Most of the time, if there's no reason to doubt a question's topicality, it will do fine on the site. It's mostly an honour system.
But when a question about one of these “RPG adjacent” topics demonstrates that its problem is nothing about RPGs and is just posted here because… we're usually helpful? It gets shut down.
(It gets shut down even more firmly if there's some sense that it's trying to get past our topic requirements by rules-lawyering our own rules or something. That's just taking advantage of our benefit of the doubt. I don't think you're doing that! But I've seen it attempted before, and the community didn't react kindly.)
Learning about / making loaded dice in general is not an RPG topic
That's what happened with the oven-dice question and with the gallium float question. They showed a distinct and noticeable lack of RPG context, and were shut down.

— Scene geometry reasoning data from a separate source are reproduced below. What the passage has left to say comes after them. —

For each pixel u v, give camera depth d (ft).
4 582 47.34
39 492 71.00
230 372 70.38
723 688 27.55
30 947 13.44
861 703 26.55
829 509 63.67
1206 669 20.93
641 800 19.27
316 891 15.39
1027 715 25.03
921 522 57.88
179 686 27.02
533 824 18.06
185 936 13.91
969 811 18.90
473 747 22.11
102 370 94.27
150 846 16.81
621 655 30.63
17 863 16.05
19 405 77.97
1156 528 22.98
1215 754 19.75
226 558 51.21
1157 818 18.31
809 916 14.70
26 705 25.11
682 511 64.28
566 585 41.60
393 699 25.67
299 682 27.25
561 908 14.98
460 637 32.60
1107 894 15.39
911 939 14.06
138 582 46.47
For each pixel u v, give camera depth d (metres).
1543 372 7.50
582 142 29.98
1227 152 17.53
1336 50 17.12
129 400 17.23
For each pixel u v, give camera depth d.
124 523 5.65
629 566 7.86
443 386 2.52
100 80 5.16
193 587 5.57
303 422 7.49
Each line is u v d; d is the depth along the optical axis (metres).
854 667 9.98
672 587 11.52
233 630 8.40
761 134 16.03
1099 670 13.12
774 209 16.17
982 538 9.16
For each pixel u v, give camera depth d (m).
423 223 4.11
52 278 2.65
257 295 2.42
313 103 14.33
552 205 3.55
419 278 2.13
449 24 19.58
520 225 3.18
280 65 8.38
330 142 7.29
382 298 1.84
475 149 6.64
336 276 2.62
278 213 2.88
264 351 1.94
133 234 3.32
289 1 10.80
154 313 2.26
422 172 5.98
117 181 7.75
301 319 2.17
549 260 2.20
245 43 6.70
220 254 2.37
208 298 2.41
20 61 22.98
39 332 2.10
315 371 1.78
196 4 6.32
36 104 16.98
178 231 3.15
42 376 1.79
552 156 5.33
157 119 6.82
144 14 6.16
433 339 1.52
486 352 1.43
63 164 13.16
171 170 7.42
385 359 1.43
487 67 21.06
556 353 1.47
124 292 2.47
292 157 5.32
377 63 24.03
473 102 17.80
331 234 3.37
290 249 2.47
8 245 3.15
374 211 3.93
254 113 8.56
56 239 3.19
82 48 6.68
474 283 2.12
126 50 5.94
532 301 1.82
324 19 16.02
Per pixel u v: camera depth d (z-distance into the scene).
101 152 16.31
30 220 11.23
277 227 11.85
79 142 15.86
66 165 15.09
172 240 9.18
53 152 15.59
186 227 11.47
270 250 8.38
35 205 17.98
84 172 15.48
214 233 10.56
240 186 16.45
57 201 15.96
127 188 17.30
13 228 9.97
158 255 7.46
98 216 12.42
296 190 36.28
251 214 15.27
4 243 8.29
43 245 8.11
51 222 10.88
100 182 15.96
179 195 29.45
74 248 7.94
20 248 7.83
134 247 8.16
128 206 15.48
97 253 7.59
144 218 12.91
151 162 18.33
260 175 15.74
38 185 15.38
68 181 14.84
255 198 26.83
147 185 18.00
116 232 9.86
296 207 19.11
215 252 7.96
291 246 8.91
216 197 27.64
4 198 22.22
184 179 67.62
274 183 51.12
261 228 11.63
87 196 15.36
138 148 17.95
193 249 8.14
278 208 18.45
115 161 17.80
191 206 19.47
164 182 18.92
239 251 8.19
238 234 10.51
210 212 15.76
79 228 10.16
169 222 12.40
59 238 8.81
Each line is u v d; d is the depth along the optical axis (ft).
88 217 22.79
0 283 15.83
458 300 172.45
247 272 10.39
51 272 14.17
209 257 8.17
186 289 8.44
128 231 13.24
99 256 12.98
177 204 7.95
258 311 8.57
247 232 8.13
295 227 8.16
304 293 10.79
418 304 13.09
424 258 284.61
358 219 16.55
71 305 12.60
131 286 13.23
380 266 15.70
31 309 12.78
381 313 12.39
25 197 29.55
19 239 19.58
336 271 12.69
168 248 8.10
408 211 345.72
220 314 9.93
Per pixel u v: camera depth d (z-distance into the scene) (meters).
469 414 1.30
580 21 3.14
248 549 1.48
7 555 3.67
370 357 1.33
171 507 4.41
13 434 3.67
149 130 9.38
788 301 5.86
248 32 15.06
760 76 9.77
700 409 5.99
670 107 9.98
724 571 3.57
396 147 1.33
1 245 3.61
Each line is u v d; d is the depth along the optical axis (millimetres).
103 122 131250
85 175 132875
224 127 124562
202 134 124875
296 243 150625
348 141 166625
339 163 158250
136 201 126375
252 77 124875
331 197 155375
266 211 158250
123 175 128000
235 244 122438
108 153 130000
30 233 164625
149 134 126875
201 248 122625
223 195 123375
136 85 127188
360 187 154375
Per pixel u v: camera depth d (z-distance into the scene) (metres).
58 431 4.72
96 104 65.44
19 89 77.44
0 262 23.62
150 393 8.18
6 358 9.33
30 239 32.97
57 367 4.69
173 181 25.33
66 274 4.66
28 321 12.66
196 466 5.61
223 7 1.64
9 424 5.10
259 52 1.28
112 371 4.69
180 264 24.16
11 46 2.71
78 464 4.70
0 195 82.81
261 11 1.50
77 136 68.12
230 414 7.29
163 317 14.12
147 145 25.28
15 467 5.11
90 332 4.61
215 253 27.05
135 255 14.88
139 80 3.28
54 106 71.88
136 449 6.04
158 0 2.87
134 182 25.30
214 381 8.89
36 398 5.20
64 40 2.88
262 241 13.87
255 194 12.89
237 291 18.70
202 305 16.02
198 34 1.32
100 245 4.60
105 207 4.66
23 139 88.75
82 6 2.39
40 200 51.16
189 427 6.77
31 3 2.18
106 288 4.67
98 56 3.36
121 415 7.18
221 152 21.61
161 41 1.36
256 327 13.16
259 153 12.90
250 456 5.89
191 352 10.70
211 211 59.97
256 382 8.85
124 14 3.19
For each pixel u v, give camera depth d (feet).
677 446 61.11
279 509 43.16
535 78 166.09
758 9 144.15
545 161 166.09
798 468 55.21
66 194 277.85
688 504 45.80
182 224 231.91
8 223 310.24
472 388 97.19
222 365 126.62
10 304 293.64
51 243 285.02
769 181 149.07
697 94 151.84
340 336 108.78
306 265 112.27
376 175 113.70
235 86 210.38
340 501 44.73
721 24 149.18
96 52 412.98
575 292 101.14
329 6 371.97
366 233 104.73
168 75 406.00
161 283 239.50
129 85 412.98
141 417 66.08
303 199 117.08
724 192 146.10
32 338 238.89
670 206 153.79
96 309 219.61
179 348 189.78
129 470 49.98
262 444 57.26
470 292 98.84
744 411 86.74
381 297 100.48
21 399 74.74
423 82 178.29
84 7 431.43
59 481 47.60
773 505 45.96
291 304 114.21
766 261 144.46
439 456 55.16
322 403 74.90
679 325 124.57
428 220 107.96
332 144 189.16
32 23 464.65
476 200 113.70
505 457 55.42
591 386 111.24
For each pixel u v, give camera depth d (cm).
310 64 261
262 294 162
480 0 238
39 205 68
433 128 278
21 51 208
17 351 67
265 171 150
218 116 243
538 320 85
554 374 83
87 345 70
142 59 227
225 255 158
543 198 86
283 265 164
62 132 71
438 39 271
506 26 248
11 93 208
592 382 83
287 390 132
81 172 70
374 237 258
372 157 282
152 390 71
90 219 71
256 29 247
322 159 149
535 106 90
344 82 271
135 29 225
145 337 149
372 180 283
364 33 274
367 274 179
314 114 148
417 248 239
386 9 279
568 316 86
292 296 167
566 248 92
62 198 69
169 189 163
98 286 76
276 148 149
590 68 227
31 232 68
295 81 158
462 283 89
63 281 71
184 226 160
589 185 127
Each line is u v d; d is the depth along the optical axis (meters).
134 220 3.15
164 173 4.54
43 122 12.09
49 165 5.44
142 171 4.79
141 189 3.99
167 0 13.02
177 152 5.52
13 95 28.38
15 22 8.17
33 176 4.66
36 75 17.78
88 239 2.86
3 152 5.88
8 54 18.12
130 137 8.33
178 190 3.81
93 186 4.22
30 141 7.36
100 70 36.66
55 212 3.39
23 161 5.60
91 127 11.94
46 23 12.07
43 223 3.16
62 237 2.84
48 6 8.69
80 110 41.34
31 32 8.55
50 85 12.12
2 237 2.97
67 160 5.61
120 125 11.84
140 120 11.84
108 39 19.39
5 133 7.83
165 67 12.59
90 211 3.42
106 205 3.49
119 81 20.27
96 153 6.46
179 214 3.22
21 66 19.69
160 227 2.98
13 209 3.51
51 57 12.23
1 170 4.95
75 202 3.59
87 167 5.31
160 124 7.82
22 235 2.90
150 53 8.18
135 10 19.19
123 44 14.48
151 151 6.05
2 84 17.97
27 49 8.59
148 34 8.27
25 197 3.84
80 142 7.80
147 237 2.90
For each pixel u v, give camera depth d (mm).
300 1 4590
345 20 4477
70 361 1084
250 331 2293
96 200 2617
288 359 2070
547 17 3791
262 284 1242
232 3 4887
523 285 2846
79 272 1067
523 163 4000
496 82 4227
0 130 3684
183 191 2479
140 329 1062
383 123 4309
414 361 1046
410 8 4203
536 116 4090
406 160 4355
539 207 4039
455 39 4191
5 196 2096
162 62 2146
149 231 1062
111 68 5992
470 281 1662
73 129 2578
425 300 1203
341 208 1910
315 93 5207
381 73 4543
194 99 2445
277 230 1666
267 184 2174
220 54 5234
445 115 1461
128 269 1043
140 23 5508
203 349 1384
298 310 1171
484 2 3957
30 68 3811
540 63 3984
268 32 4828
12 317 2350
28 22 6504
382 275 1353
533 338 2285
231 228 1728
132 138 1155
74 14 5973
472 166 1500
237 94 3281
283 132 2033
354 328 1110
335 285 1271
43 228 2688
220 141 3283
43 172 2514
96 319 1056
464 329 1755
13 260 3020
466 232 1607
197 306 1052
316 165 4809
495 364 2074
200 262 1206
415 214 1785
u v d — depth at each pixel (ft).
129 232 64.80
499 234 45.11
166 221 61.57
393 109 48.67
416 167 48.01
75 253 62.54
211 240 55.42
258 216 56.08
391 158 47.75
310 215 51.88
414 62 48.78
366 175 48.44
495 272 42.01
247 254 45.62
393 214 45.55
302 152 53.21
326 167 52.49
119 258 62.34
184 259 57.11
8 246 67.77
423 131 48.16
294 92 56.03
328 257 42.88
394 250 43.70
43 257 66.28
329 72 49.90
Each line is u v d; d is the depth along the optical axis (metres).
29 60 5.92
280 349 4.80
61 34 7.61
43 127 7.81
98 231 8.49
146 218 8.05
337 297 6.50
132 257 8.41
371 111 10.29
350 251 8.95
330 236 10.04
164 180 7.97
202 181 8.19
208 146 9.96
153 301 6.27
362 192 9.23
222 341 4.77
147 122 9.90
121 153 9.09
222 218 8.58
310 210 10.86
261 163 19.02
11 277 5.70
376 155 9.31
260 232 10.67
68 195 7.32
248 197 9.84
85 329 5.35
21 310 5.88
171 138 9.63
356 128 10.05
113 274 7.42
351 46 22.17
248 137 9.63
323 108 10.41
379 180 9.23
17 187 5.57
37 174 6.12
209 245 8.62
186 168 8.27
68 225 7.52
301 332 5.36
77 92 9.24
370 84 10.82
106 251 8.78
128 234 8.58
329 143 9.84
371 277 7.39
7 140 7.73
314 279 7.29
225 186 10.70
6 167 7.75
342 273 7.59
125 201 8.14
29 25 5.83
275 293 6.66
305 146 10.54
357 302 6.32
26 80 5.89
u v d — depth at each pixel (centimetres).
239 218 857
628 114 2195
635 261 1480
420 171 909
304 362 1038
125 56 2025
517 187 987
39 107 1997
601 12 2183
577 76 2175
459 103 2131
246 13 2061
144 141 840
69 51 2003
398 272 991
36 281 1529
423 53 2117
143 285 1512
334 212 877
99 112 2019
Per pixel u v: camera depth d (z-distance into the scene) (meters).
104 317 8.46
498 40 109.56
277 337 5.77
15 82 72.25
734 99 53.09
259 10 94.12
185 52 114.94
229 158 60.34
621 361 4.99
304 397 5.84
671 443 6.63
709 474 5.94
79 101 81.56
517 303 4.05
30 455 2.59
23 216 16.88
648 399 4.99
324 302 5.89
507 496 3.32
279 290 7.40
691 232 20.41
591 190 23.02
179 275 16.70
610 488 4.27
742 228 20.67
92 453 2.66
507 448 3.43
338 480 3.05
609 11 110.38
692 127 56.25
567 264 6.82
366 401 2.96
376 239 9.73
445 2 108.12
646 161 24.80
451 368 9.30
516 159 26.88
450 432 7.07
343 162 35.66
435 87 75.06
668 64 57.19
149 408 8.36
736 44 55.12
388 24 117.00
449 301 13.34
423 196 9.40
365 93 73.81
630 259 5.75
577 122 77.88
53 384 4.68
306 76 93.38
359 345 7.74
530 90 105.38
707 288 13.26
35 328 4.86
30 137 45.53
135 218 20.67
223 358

These questions are shoehorning themselves into our topic without actually having any RPG content to their problem. You've said right here that your goal is to learn more about loaded dice and how to make them. There's no gaming group, larger goal, campaign, GMing technique, cheating player, etc. involved in these questions. They're just looking to learn more about loaded dice — a subject that's its own topic that exists independently of RPGs, and that separateness isn't being mitigated in the questions by any clear-and-present connection to RPGs.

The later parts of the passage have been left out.